Retype, word for word, each line between the lines holding "cells show no" and "cells are negative", inclusive, and leave the rest of the data alone.

INFORMATION SUPPLIED Block Start

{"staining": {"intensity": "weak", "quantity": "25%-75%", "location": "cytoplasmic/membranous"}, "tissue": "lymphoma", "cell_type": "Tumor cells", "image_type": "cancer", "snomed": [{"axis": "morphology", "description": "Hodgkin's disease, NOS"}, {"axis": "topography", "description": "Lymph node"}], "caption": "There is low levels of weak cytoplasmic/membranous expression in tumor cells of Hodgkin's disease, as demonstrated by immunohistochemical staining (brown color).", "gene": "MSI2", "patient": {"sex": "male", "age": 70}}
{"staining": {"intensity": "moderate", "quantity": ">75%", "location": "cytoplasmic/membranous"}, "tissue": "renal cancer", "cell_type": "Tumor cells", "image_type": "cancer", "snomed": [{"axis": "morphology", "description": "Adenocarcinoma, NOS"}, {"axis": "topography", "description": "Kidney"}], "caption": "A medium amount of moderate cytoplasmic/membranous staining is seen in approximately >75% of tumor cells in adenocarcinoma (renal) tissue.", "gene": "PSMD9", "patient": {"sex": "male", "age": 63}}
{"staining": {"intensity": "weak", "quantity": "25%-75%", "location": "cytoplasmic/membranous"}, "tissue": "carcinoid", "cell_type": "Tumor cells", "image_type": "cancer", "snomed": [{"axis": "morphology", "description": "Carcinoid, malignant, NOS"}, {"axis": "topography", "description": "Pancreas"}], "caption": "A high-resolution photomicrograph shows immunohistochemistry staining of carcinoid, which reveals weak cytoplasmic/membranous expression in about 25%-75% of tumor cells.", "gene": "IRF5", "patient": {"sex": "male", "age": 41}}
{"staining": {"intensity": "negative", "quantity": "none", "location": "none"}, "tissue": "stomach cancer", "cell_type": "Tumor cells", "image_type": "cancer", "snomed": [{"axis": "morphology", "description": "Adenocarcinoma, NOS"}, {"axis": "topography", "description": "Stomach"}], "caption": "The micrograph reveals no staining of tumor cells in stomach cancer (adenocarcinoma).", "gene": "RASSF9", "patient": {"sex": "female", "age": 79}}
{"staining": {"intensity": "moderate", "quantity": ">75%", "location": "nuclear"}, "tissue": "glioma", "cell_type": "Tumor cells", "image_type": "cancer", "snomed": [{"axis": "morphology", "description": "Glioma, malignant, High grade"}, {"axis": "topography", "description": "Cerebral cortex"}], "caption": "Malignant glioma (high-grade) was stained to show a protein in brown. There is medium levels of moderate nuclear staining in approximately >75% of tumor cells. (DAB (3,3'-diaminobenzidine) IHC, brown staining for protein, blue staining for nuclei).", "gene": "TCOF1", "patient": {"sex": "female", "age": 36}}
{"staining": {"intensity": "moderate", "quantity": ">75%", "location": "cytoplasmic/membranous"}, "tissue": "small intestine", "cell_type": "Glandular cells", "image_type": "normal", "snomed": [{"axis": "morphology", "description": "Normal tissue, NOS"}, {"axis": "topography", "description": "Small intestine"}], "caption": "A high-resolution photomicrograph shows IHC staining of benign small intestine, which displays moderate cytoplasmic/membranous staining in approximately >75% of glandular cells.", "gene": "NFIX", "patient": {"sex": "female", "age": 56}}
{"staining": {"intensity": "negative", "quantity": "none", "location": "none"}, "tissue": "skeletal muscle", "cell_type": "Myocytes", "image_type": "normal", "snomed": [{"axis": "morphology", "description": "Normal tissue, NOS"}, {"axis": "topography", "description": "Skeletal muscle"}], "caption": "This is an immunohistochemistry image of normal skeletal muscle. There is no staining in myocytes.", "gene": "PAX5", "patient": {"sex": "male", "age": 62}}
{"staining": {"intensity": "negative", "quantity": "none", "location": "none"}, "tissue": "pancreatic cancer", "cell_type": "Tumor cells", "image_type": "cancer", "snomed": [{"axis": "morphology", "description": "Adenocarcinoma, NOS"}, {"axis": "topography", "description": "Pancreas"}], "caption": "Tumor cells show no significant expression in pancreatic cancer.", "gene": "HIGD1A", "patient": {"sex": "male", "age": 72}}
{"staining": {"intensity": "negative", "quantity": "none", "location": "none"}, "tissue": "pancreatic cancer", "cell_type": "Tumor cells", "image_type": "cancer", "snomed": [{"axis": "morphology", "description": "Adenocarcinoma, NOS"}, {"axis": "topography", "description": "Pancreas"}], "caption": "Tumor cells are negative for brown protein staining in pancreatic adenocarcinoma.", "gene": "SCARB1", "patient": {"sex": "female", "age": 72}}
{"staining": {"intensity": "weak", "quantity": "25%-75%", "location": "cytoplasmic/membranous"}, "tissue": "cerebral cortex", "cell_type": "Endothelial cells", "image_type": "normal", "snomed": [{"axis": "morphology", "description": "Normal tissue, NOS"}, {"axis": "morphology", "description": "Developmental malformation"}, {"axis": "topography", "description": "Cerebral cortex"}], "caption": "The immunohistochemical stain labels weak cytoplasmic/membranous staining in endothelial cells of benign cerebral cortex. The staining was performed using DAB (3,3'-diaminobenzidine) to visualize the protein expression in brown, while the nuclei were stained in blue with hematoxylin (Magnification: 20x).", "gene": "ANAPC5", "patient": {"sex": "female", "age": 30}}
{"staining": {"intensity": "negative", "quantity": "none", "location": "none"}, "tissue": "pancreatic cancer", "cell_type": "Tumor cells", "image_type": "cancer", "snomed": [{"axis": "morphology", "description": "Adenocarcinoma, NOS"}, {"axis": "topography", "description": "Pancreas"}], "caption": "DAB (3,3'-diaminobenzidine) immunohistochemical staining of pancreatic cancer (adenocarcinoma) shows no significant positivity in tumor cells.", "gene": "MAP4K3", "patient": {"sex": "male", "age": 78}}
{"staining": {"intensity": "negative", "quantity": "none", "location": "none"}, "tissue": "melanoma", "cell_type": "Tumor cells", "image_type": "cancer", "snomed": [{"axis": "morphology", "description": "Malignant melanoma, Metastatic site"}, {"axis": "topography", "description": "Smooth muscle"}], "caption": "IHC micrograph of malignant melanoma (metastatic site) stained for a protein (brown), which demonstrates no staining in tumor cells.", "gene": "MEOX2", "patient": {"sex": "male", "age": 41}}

INFORMATION SUPPLIED Block End

RESPONSE TO THIS TASK:
{"staining": {"intensity": "negative", "quantity": "none", "location": "none"}, "tissue": "pancreatic cancer", "cell_type": "Tumor cells", "image_type": "cancer", "snomed": [{"axis": "morphology", "description": "Adenocarcinoma, NOS"}, {"axis": "topography", "description": "Pancreas"}], "caption": "Tumor cells show no significant expression in pancreatic cancer.", "gene": "HIGD1A", "patient": {"sex": "male", "age": 72}}
{"staining": {"intensity": "negative", "quantity": "none", "location": "none"}, "tissue": "pancreatic cancer", "cell_type": "Tumor cells", "image_type": "cancer", "snomed": [{"axis": "morphology", "description": "Adenocarcinoma, NOS"}, {"axis": "topography", "description": "Pancreas"}], "caption": "Tumor cells are negative for brown protein staining in pancreatic adenocarcinoma.", "gene": "SCARB1", "patient": {"sex": "female", "age": 72}}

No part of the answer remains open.